In the case of the missing Bryde's whales, the killer is still at large. But scientists are eyeing a rouges’ gallery of suspects. The potential culprits are all tied to one thing: big industry’s stranglehold on the Gulf of Mexico. The region is dotted with thousands of oil platforms and crisscrossed by cargo ships and tankers. It’s busy, polluted and noisy.
A study published in June found that the whales’ habit of hanging out near the ocean’s surface may put them at “substantial” risk of getting run over by passing vessels. There’s been only one confirmed ship strike on a Gulf Bryde’s whale, a lactating female in 2009. But given how rarely whale corpses are recovered after collisions, the actual body count is likely higher.
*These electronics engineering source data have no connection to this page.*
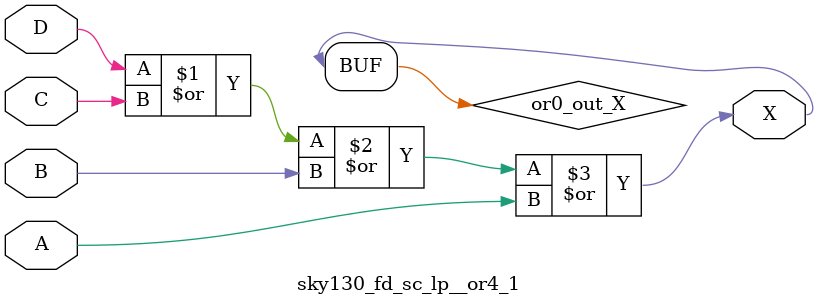
<source format=v>
/*
 * Copyright 2020 The SkyWater PDK Authors
 *
 * Licensed under the Apache License, Version 2.0 (the "License");
 * you may not use this file except in compliance with the License.
 * You may obtain a copy of the License at
 *
 *     https://www.apache.org/licenses/LICENSE-2.0
 *
 * Unless required by applicable law or agreed to in writing, software
 * distributed under the License is distributed on an "AS IS" BASIS,
 * WITHOUT WARRANTIES OR CONDITIONS OF ANY KIND, either express or implied.
 * See the License for the specific language governing permissions and
 * limitations under the License.
 *
 * SPDX-License-Identifier: Apache-2.0
*/


`ifndef SKY130_FD_SC_LP__OR4_1_FUNCTIONAL_V
`define SKY130_FD_SC_LP__OR4_1_FUNCTIONAL_V

/**
 * or4: 4-input OR.
 *
 * Verilog simulation functional model.
 */

`timescale 1ns / 1ps
`default_nettype none

`celldefine
module sky130_fd_sc_lp__or4_1 (
    X,
    A,
    B,
    C,
    D
);

    // Module ports
    output X;
    input  A;
    input  B;
    input  C;
    input  D;

    // Local signals
    wire or0_out_X;

    //  Name  Output     Other arguments
    or  or0  (or0_out_X, D, C, B, A     );
    buf buf0 (X        , or0_out_X      );

endmodule
`endcelldefine

`default_nettype wire
`endif  // SKY130_FD_SC_LP__OR4_1_FUNCTIONAL_V

</source>
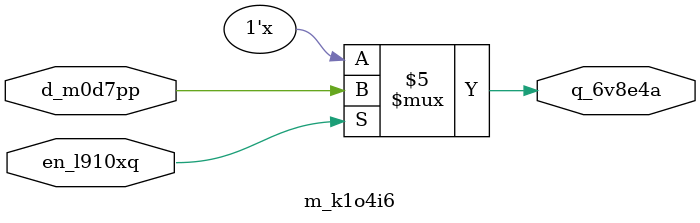
<source format=v>
module m_k1o4i6(input en_l910xq, input d_m0d7pp, output reg q_6v8e4a);
  wire w_ic97cp;
  assign w_ic97cp = a_5g1pfg ^ b_8ngjsw;
  // harmless mux
  assign y_nl1aed = a_5g1pfg ? w_ic97cp : b_8ngjsw;
  always @(*) begin
    if (en_l910xq) q_6v8e4a = d_m0d7pp;
    // other path leaves q_6v8e4a unchanged
  end
endmodule

</source>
The study also found that the whales might get tangled up in long fishing lines during their feeding dives. Whales can drown if this happens, or slowly die as ropes and lines cut into their flesh or prevent them from feeding.
“Even if only one whale is killed every 10 years,” Kershaw said, “that’s an unsustainable rate.”
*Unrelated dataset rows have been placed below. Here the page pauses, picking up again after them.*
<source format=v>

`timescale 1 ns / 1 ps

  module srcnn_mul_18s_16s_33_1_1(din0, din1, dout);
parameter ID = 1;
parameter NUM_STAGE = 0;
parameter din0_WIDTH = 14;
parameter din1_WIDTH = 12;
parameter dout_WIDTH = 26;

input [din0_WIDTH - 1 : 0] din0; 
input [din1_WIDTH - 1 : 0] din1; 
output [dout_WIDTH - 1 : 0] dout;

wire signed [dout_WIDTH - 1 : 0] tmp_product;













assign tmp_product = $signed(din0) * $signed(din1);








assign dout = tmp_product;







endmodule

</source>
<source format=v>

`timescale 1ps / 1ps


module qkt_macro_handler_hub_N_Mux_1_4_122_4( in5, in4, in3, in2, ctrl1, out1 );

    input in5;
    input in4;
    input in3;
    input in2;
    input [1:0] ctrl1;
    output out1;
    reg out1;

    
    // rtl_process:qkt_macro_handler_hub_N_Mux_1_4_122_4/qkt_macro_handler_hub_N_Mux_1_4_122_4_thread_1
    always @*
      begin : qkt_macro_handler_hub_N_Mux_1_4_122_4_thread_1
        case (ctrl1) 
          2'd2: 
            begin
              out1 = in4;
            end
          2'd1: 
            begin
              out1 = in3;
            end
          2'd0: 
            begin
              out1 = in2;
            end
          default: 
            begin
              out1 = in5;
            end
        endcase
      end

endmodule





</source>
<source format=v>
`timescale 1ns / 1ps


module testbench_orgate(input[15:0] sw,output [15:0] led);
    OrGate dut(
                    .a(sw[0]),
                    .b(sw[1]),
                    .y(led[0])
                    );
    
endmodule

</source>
Offshore oil threatens Gulf of Mexico Bryde’s whales too. The 2010 Deepwater Horizon oil spill slicked nearly 50 percent of their habitat in DeSoto Canyon and killed an estimated 22 percent of the population, according to a 2015 report for the U.S. Fish and Wildlife Service.
Besides the spill, the oil industry might be hurting whales in another way: though seismic airgun testing. Seismic airguns shoot thunderous blasts of air into the water as part of the process for finding new oil deposits and tracking existing ones.
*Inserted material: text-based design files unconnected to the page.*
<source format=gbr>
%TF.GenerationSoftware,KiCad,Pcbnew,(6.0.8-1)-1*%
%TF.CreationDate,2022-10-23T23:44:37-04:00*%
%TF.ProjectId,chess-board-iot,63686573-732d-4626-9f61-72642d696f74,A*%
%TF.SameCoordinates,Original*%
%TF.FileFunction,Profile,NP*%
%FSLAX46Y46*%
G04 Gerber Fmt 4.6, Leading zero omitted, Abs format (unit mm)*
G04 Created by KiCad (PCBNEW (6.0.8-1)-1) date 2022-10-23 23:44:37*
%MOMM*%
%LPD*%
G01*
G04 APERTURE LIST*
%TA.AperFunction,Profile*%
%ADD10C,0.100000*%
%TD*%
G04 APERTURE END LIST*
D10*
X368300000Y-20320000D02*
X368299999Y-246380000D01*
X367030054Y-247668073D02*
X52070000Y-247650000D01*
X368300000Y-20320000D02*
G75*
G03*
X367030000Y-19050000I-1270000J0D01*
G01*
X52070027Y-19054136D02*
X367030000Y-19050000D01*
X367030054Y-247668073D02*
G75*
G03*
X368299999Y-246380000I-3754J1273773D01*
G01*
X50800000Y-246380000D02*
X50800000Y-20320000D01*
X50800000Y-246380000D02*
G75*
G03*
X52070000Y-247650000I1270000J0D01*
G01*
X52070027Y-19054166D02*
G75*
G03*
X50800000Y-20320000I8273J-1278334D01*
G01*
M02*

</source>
These underwater explosions are so powerful they can be detected thousands of miles away. Studies have found that airguns can terrify, hurt or outright kill dozens of species of ocean animal. And because airguns detonate every few seconds for months or years on end, sensitive marine creatures like whales have no respite unless they can find somewhere quieter.
Last year, a study of noise levels in five sites around the Gulf of Mexico found that DeSoto Canyon was the best insulated from the roar of seismic airguns. Sean Wiggins, a scientist at Scripps and the study’s lead author, said industrial noise could be a potential reason why Bryde’s whales congregate in the canyon. “It’s quieter there, there’s less ships and less air-gunning,” Wiggins said. “It seems like a better place to be.”
The last chance
Last December, it seemed like Gulf of Mexico Bryde’s whales might finally catch a break. The National Marine Fisheries Service announced that the whales were fit to be listed under the Endangered Species Act. Listing requires lawmakers to protect critical habitat and implement a recovery plan, among other safeguards.
But in February, the National Oceanic and Atmospheric Administration re-opened the public comment period on the whales’ endangered status, likely under pressure from the oil industry, Kershaw said. A final decision is expected in the next few months.
Researchers emphasize that Gulf of Mexico Bryde’s whales could be just one ship strike or oil spill away from extinction. “The likelihood of recovery is low to possibly nonexistent if the stresses they’re facing right now are not curtailed,” Kershaw said.
There are several fixes on the table. Kershaw cited re-routing shipping lanes, restricting longline fishing in DeSoto Canyon and making sure that no new areas are opened to oil and gas in the gulf. Other scientists support restricting the footprint and frequency of airgun blasting.
The whales face steep odds. “It’s very unusual for large mammals at such low levels to recover,” said Douglas Nowacek, an expert on whale acoustics at Duke. “A lot of good things have to happen.”
The good news is that dramatic recoveries are possible, Nowacek said. Northern elephant seals, for example, rebounded from 20 to 127,000 individuals after protections were enacted. Optimistically, the same thing could happen with Gulf of Mexico Bryde’s whales. But as with any missing persons case, time is of the essence.